→ What you are asked to do:
Would you count the lines of the listing that carry the word "zdarma"? Give only the resulting number.

→ Task data:
══════════════════════════════

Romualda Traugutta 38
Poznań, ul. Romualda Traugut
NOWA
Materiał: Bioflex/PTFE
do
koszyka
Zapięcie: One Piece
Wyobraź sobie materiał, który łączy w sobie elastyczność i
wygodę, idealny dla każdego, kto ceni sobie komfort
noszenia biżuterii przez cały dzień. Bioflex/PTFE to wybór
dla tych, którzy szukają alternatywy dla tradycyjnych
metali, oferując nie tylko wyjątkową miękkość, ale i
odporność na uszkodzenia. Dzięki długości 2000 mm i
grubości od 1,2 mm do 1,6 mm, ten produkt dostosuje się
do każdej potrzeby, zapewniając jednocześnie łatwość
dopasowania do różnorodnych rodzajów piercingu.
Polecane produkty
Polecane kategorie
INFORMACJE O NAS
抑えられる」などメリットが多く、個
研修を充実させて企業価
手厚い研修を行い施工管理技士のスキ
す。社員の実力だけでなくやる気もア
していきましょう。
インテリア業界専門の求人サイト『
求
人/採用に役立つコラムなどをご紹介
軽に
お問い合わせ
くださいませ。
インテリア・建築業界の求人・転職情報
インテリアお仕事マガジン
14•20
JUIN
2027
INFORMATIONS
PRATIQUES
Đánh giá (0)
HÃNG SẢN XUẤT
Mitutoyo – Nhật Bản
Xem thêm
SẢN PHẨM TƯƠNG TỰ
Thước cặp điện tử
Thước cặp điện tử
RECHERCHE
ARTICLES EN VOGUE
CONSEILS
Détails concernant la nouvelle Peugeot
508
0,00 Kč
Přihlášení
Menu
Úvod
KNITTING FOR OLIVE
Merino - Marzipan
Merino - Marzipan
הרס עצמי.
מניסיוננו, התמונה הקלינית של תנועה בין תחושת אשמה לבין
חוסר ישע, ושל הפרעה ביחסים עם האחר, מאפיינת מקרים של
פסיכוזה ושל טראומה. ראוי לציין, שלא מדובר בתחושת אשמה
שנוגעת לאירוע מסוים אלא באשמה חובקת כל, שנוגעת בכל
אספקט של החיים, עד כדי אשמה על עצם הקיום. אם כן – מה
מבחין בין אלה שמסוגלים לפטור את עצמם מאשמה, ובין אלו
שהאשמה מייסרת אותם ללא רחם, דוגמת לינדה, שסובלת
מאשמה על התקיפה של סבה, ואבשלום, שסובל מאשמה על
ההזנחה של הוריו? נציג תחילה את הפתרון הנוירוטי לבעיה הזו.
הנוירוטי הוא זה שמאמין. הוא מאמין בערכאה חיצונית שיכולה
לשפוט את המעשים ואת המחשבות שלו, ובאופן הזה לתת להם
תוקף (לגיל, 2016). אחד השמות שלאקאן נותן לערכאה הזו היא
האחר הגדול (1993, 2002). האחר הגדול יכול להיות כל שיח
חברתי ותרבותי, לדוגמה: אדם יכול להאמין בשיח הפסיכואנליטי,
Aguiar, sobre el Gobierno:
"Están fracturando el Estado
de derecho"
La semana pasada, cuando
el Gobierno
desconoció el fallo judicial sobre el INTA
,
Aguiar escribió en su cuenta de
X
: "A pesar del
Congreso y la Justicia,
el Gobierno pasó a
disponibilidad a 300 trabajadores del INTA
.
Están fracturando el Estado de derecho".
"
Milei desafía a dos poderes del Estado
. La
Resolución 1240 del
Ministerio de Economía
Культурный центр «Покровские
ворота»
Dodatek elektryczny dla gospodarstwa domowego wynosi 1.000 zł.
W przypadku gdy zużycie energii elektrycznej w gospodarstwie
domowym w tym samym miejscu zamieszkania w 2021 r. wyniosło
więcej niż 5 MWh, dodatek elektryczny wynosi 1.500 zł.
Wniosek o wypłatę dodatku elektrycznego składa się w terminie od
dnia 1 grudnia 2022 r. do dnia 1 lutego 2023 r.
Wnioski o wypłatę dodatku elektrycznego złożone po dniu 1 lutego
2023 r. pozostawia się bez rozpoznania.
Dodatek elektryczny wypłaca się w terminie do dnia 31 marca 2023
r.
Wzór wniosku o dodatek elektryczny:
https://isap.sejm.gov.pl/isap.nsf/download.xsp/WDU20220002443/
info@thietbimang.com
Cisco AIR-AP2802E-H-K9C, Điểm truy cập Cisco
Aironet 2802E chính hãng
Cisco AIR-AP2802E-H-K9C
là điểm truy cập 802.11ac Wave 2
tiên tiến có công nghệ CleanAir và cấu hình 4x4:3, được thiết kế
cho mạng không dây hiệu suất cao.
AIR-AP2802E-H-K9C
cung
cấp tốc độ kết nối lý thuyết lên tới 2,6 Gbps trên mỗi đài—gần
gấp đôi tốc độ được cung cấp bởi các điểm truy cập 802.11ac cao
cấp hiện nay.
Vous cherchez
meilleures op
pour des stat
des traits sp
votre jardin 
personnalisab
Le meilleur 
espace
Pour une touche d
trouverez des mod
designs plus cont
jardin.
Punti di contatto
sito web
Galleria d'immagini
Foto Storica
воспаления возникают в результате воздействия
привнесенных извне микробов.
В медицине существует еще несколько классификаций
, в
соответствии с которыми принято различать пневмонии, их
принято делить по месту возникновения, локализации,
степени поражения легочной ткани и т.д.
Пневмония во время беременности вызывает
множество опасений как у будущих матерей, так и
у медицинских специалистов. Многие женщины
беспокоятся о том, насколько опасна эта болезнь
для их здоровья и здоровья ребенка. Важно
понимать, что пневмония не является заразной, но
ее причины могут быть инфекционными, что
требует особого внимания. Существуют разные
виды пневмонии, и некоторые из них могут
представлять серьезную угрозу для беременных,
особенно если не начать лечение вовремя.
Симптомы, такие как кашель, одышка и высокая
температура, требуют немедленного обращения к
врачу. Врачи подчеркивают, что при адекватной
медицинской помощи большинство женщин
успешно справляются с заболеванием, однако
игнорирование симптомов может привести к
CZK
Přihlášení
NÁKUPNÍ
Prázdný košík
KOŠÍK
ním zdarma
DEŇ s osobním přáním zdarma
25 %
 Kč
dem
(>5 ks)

══════════════════════════════

→ Answer to the exercise:
2